# Counting distinct subsequences

Here's a nice dynamic programming exercise: find a polynomial-time algorithm that takes as input a sequence of \( n \) symbols, and a number \( k, \) and produces as output the number of distinct \( k \)-character subsequences.

For instance, if the input is the string "food" and the number \( k=2, \) the output should be \( 4. \) There are four distinct two-character subsequences of "food": they are "fo", "fd", "oo", and "od".

### Comments:

**ext_1343285**:

**2012-08-09T12:36:04Z**

Construct a suffix tree, "cut" it at level \( k \) (counting characters, not nodes) and count the leaves.

**11011110**:

**2012-08-09T15:46:04Z**

Subsequences, not substrings.

**sgkruk**:

**2012-08-09T18:07:53Z**

**11011110**:

**2012-08-09T18:18:22Z**

So what is the running time of this?

**sgkruk**:

**2012-08-09T18:40:47Z**

Oops. I wrote too fast. This is \( O(2^n) \) Sorry.

**gareth_rees**:

**2012-08-09T23:05:45Z**

Let \( \theta(S,k) \) be the number of distinct

*k*-character subsequences in the string \( S=s_1\dots s_n. \) Clearly \( \theta(S,k)=1 \) if \( n=k \) or \( k=0 \) and \( \theta(S,k)=0 \) if \( n\lt k. \) Otherwise, suppose that \( S \) contains \( m \) distinct characters \( c_1, \dots, c_m \) such that \( c_i \) first appears in \( S \) at position \( p(i). \) Then \[ \theta(S,k) = \sum \theta(s_{p(i)+1}\dots s_n, k-1). \] This can be computed by dynamic programming in time \( O(n^2 k). \) So in your example, \[ \begin{align*} \theta(\text{"food"}, 2) &= \theta(\text{"ood"}, 1) + \theta(\text{"od"}, 1) + \theta(\text{""}, 1)\\ &= (\theta(\text{"od"}, 0) + \theta(\text{""}, 0)) + (\theta(\text{"d"}, 0) + \theta(\text{""}, 0)) + 0\\ &= (1 + 1) + (1 + 1)\\ &= 4. \end{align*} \]

**11011110**:

**2012-08-09T23:27:15Z**

Yes. I had a slightly different formulation in which I was counting the number of sets of \( k \) positions, ending at some position \( i, \) that are the lexicographically-first set of positions for the string they form. But I think it amounts to the same thing.

**ext_73227**:

**2012-08-14T20:52:51Z**

Cute! Do you know about the problem of finding the most common subsequence? For example in AAABBBCCC, the most common subsequence is ABC, which occurs 27 times.

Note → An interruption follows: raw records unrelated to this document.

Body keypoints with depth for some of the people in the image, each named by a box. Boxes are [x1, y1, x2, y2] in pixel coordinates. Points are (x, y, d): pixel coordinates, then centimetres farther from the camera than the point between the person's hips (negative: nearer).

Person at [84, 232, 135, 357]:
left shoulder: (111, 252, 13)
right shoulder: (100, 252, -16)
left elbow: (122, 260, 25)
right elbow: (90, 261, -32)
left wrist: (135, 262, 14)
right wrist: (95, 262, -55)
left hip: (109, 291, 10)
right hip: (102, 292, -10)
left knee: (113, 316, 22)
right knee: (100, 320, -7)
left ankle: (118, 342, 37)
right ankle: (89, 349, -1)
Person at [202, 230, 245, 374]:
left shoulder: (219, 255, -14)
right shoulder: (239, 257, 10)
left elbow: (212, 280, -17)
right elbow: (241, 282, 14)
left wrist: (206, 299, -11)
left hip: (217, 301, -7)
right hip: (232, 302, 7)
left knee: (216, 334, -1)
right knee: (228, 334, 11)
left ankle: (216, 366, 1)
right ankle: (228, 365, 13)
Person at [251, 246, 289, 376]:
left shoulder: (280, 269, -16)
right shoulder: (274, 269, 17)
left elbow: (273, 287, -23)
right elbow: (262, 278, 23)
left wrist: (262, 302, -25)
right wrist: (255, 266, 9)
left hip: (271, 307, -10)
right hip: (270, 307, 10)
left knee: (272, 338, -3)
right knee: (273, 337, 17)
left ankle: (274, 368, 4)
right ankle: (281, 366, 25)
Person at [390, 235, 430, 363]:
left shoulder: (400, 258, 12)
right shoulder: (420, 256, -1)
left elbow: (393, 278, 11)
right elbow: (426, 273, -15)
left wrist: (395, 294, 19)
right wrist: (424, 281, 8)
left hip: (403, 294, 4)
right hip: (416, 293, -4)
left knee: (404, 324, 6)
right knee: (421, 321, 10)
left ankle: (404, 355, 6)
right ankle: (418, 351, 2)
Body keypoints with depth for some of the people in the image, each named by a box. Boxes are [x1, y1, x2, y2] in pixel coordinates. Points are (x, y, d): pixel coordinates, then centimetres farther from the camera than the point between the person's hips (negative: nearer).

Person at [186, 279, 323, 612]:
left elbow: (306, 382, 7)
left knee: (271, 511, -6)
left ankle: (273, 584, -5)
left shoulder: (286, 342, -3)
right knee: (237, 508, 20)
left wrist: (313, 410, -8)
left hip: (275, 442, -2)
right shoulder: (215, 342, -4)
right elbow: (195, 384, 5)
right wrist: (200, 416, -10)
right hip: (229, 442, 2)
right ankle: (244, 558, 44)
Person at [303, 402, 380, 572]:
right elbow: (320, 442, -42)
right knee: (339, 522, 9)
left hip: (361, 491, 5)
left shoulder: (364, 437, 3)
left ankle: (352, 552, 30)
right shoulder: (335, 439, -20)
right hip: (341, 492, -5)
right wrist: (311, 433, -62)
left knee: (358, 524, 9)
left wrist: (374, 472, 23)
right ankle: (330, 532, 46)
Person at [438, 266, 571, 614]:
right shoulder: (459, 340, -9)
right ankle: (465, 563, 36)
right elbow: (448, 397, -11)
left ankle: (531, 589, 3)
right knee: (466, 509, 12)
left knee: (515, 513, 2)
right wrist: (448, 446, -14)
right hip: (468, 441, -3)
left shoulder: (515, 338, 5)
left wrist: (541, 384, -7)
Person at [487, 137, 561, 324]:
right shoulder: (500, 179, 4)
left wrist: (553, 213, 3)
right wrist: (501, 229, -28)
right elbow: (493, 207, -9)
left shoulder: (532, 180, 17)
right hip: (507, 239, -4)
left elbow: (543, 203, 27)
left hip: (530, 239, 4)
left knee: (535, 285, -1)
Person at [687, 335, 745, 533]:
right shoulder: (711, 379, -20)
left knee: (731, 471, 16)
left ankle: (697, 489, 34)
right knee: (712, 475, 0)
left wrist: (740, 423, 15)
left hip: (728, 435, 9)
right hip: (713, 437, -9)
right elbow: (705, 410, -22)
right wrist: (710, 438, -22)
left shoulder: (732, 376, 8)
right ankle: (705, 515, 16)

I found a couple of external links related to the problem that you mentioned, but not this other one: http://www.sciencedirect.com/science/article/pii/S0304397508006245 http://www.spoj.pl/problems/CSUBSEQS/

It would be nice to put this in P or NPC. I'm also wondering: - there might be a tie for the most common subsequence (there are 4 in OOZE that appear twice) but is the longest of the most common ones unique? - is this map unimodal?: \( L \) → maximum frequency of any length-\( L \) subsequence

**11011110**:

**2012-08-14T21:08:37Z**

I didn't know about that problem before your comment, but it looks like an interesting one. Maybe worth asking again on http://cstheory.stackexchange.com/? I wouldn't be surprised if it turns out to be NPC, though.

**ext_73227**:

**2012-08-14T23:36:09Z**

Thanks for the reply, I have disproved my structural questions and posted the remaining main problem here: http://cstheory.stackexchange.com/questions/12307/commonest-subsequence

**11011110**:

**2012-08-14T23:58:56Z**

I voted +1 for your question there. Are the counterexamples for the structural questions easy to describe?

**ext_73227**:

**2012-08-15T03:25:36Z**

"12312312" disproves unimodality, since the maximums for length two to four are are 6 "12"s, 4 of several length-3 strings, and 5 of several length-4 strings

"crash after this" disproves uniqueness of the longest most frequent one, since the max frequency is 4, but there are two longest ones 'cra this' and 'crafthis'

I didn't try to distill them much, beyond finding them, though.